Elizabeth Island lies just south of French Island in Western Port, Victoria, south-eastern Australia, and just north of Phillip Island. It is over 65 acre in area and is an unincorporated area of Victoria, one of the few privately owned, freehold islands in Victoria. Once used for farming, it has been converted into a holiday retreat, with the establishment of a pier and housing facilities. Access is via boat, barge or helicopter.

== Environment ==
The island rises to about 20 m above sea level, and comprises fertile soil on volcanic rock and sandstone. It is covered mostly in native grass, with areas of native trees and shrubs, and a few large pine trees.

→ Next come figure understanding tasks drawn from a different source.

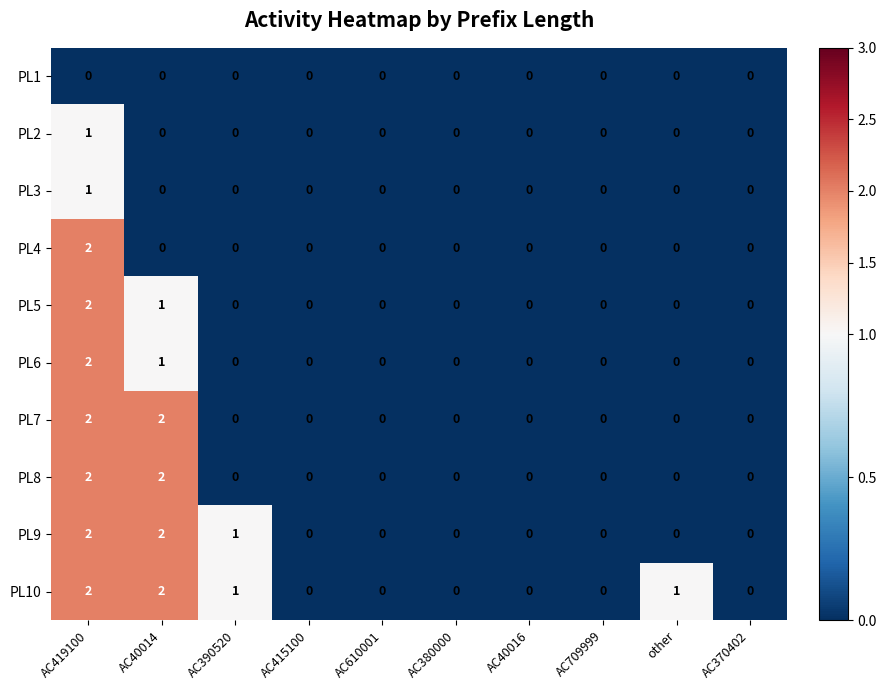

Is it true that PL1 equals 0 at AC709999?

True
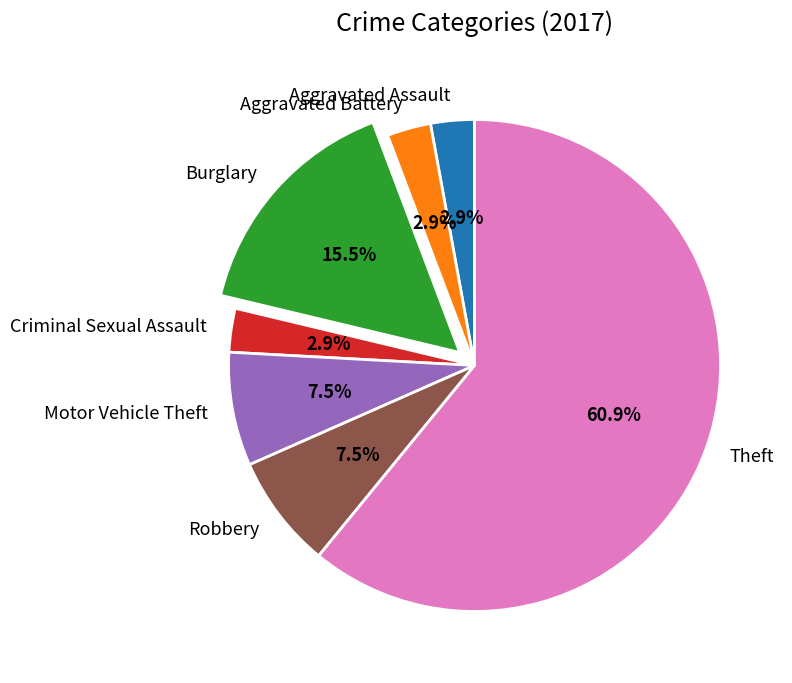

Which slice is the largest?

Theft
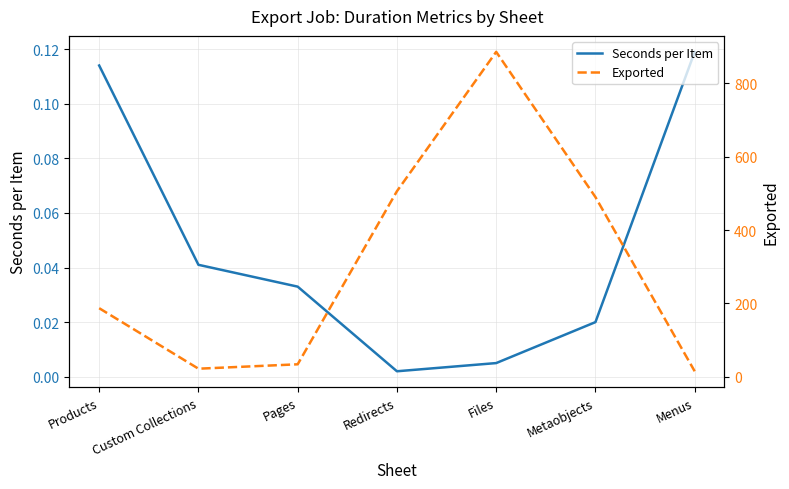

True or false: Seconds per Item has a value of 0.0 at Files.

False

There are a variety of bird species on and around the island. The area off the north eastern coast provides a feeding ground for native birds, including swans, when the tide is very low. The white-bellied sea eagle can be seen on the island at times, and nests on nearby French Island. The shoreline consists of pebblestone beach, with small areas of mangroves, sandstone, larger rocks, and some small areas of sand. There are a number of rock pools. The southern part of the island provides constant deep-water access and is close to a deep-water channel where various sea life is found. The island has direct access to Westernport Bay. There is a small rocky peninsula on the south eastern corner of the island, with mangroves and grasses. This area becomes separated at high tide.

== History ==
The island bears the remnants of a shipwreck on its western beach, believed to be the rescue boat off a German ship. A former owner crashed his aeroplane on French Island attempting to view Elizabeth Island, having recently purchased it in a bar.